RE[7]: Nostalgia value only
by aligatro on Mon 26th May 2014 18:28 UTC in reply to "RE[6]: Nostalgia value only"
aligatro Member since:
2010-01-28

This is exactly it, and not to mention with things like Knox, which will mess up your warranty.

And the "most normal users don't care about root." is bullshit, something simple like Avast Antivirus for Android requires root access if you want to use all of it's features.

There are plenty of very legitimate applications that require root.


People use antiviruses on their phones/tablets? What madness is this?

Reply Score: 2

RE[4]: Nostalgia value only
by leech on Sat 24th May 2014 01:42 UTC in reply to "RE[3]: Nostalgia value only"
leech Member since:
2006-01-10

"I miss the days of having a phone that doesn't feel like everything you install could just be running randomly in the background and pop up to say 'hey, play me!' like Android does.

This can be fixed by blocking notifications from this app or removing the app.
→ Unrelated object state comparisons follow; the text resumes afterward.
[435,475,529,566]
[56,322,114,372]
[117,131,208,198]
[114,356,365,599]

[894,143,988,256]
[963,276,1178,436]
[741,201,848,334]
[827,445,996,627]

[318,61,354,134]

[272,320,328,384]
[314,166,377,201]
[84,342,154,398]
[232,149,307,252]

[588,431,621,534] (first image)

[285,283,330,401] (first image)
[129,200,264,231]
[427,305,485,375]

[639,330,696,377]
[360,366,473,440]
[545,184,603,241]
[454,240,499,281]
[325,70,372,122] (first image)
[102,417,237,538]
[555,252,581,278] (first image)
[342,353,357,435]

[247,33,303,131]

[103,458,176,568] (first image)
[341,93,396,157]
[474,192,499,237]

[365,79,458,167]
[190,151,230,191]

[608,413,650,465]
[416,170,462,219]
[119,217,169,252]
Android's problem is you can't get admit (root) access on a phone you frickin' paid for (bought unlocked). Symbian (Series60 and UIQ) gave the user full admin access, despite not being open-source initially.

This is the perfect example that "open source" doesn't mean "open system". Even if everything in Android was open-source (drivers and play store), it still wouldn't make Android as open system as Symbian.
"

Yeah, you CAN get rid of the notifications, but I find it retarded that it's not default to not have notifications unless you say "hey, sure run in the background and tell me there are new players wanting to get their asses kicked" or something. I also find it funny that the easiest way to get a program to not startup when you start your phone is to move them to an SD card. It's no wonder Google's devices don't include one.

Reply Score: 3

RE[2]: Nostalgia value only
by XenonXZ on Sat 24th May 2014 21:05 UTC in reply to "RE: Nostalgia value only"
XenonXZ Member since:
2011-05-25

I agree, there is nothing like the N900 and sadly, I don't think there ever will be again...

I still use mine as a main phone mainly because of the way I can hack around with it and besides, I like to be different.

Reply Score: 0

Comment by kurkosdr
by kurkosdr on Fri 23rd May 2014 08:49 UTC
kurkosdr
Member since:
2011-04-11

No Kickstarter or IndieGoGo? I am dissapoint.